In the pic below, storm flows go down the pipe on the right while another overflow from the High Level cuts across into another pipe just behind the horizontal bar. The tunnel continuing on straight ahead is the downstream Holloway. It’s unused for a short distance and therefore silty for a while.
This pic might explain that a bit clearer. The flap in the pipe on the right used to be attached to the vertical iron beam in the pic above.
This is the overflow from the High Level, ¾ of a mile from the Holloway, that enters Orly from the north. It used to be the last one before the Holloway rejoined the interceptor a mile or so further down. It was an obvious place to start the North East Storm Relief from.
A short distance after Orly and we (me and Ojay this time) arrived at a split. But why, why is there a split? Well I don’t know. Usually where pipes split it’s because something big is in the way and can’t be moved but the flow still needs to get by. But for its 400m length it crosses no tube lines and no canals and besides, it’s still about 20m deep. The New River (an artificial waterway opened in 1613 to supply London with water) used to cross at the eastern end of the split but was culverted. Surely it wouldn’t have been that deep 400 years ago? Maybe the ground was so poor (because of the New River?) that the ground wouldn’t support a 7ft pipe but would support 2 x 4ft pipes laid side by side?

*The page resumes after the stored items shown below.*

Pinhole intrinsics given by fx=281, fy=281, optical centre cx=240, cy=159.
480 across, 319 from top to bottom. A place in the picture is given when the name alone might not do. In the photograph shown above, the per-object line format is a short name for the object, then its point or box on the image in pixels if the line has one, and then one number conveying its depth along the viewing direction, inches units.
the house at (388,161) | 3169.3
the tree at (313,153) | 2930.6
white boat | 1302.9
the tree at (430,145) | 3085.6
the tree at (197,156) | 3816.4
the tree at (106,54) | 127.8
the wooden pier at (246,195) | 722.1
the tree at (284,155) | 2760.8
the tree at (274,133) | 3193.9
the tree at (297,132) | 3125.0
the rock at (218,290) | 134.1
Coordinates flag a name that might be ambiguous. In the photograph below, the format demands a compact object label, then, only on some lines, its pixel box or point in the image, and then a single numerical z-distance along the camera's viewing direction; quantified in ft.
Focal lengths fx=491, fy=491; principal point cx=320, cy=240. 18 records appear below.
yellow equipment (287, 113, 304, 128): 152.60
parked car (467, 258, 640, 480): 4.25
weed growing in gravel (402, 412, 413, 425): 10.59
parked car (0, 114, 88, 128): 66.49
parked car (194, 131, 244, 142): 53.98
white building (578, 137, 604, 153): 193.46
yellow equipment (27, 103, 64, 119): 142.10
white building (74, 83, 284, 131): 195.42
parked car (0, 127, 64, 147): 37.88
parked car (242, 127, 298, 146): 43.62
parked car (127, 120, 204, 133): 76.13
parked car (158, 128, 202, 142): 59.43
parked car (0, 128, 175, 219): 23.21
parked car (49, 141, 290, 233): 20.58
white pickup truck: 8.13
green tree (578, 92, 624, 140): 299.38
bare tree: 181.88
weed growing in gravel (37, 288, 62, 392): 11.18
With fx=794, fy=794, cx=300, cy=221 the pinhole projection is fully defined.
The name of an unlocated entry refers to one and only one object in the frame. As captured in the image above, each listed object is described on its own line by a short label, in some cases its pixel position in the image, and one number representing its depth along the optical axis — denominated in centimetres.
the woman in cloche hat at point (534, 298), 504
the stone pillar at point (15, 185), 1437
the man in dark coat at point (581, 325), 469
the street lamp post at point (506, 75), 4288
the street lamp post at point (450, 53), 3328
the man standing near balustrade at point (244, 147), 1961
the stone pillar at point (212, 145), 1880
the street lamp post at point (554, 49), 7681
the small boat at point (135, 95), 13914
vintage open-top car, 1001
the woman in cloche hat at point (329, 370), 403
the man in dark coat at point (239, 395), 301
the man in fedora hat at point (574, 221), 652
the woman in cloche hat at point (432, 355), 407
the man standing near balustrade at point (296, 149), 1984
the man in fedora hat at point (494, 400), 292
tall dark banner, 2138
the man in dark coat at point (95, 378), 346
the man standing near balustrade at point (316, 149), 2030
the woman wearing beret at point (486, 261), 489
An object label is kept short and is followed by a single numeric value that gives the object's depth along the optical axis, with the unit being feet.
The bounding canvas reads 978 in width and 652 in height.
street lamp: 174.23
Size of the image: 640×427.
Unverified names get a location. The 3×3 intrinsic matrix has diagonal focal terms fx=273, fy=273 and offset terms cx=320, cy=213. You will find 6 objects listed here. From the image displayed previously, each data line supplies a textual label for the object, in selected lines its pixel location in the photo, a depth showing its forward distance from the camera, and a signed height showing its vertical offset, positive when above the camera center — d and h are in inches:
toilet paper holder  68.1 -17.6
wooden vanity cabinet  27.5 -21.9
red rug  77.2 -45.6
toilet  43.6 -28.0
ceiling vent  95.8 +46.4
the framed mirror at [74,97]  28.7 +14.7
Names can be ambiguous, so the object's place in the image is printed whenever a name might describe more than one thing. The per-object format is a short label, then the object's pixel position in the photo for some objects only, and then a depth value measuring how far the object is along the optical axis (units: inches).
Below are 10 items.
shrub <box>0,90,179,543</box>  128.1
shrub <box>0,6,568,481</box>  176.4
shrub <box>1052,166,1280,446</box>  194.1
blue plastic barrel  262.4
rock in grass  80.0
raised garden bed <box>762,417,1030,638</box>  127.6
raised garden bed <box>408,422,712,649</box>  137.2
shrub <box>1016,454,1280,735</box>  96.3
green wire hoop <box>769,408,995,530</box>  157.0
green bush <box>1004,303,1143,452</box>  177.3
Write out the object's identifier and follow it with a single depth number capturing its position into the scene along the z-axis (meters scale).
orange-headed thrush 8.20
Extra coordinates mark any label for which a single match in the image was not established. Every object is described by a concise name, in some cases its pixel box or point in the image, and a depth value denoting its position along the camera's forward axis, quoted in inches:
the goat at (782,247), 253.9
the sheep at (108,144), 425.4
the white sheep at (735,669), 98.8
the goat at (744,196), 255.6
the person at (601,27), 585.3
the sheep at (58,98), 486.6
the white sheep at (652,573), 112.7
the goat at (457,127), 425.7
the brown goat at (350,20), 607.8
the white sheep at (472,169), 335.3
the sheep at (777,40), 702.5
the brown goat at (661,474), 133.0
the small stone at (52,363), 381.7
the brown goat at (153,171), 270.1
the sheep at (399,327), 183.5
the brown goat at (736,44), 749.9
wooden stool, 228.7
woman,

Before Orly was built there would’ve been quite an amount of flow coming down here. The concrete balancer pipe looks like it’s been added in as an after-thought. We had no intention of seeing if there was anything else to see inside the split – not in a month of sundays!
This end of the split marked the end of a different visit with TheVicar this time. We’d walked up from the start of the Holloway Extension. The silt, along this section, was particularly deep making the going slow and tough (for a change)
This is an overflow from the London Bridge Sewer, I’m led to believe. Not been up it – maybe one day. Also, TheVicar in his T-shirt.....
This is the end of a short storm relief from a trio of sewers that Ojay and I visited one rainy weekend.
This is another overflow or branch off from the London Bridge Sewer. About 10ft along it another decent size pipe drops in from 10ft up. No way up to it from below, unfortunately.
The Holloway Storm Relief used to rejoin the Northern High Level Interceptor here until the line was truncated 20m before it arrived. The Holloway was extended from here in 1894 and now flow goes down to the pipe on the right into the extension, which runs parallel to and deeper than the nearby Interceptor. Unlike the rest of the Holloway which is mostly more than 15m deep and tunnelled, the drains here are relatively shallow and likely dug cut and cover. I should think digging so close beneath the Northern High-level for several hundred meters gave some cause for concern for all involved.
I’d been to this section four times in fairly quick succession and always wondered how the Holloway eventually met the High Level but couldn’t see properly for the damn dam boards in the way. With a bit of climbing up the lowest two I managed to lift off the upper two, somehow and took this pic. Whilst TheVicar said a prayer I climbed back and somehow struggled (a lot more) to put them back in their place so we could begin our days draining. On a nerdy note, the Interceptor is about 50ft above the Storm Relief only 2 miles away as the crow flies. The interceptor doesn’t follow the same, straight course as the storm relief and is perhaps twice as long (so 4 miles). I checked and “it’s fall is rapid, ranging at the upper end from 1 in 71 to 1 in 376 and from 4 to 5 feet per mile (1 in 1000) at the lower end.” Yeah I’d say 50ft over 4 miles is rapid for an interceptor that size – and that’s only if the Holloway is completely flat for two miles (which it probably nearly is). Presumably the penstock reduced flows to a sensible amount so the Holloway could be connected to the interceptor.